Text:
----------

Single Blood Test Screens for 8 Cancer Types, Helps Spot Tumor Location

Single Blood Test Screens for 8 Cancer Types, Helps Spot Tumor Location

A new blood test can screen for eight cancer types and help spot the tumor location, a recent study from Johns Hopkins Kimmel Cancer Center shows.

The research, “Detection and localization of surgically resectable cancers with a multi-analyte blood test,” was published in the journal Science.

The noninvasive test is called CancerSEEK. It simultaneously quantifies eight proteins and detects highly specific gene mutations related to cancer from DNA in the blood.

Collectively, the screened cancer types account for more than 360,000 (60 percent) of cancer deaths in the U.S. Importantly, five of these cancers – ovarian, pancreatic, stomach, liver, and esophageal – currently lack a screening test. The other cancer types covered by this test are colorectal, breast, and lung.

----------

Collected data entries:
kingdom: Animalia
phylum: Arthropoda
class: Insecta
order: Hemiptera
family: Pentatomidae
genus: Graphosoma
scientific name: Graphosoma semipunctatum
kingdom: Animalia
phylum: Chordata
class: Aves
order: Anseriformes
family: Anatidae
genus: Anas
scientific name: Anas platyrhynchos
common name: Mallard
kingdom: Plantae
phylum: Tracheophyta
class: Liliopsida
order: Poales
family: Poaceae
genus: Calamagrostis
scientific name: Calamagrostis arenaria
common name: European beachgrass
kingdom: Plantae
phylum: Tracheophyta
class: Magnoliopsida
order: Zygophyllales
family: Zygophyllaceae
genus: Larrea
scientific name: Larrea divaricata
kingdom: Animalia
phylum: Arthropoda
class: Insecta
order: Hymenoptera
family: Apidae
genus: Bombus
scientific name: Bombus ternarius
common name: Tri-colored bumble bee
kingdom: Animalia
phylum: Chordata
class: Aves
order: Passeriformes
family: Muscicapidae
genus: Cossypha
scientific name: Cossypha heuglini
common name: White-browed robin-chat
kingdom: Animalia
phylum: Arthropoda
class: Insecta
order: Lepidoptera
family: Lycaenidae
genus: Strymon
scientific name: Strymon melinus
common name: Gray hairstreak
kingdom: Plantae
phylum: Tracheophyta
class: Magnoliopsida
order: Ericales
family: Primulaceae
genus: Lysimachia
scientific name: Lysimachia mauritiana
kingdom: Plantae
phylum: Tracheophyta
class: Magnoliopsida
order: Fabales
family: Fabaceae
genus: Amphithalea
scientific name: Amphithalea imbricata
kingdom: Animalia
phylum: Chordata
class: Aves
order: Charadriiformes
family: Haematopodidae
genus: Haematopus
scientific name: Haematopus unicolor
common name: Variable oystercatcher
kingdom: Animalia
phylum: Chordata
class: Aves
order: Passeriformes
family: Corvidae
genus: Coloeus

----------

Exercise: In the blood test article, what is the noninvasive test called? These entries were drawn from a different source than the text.

Response box: CancerSEEK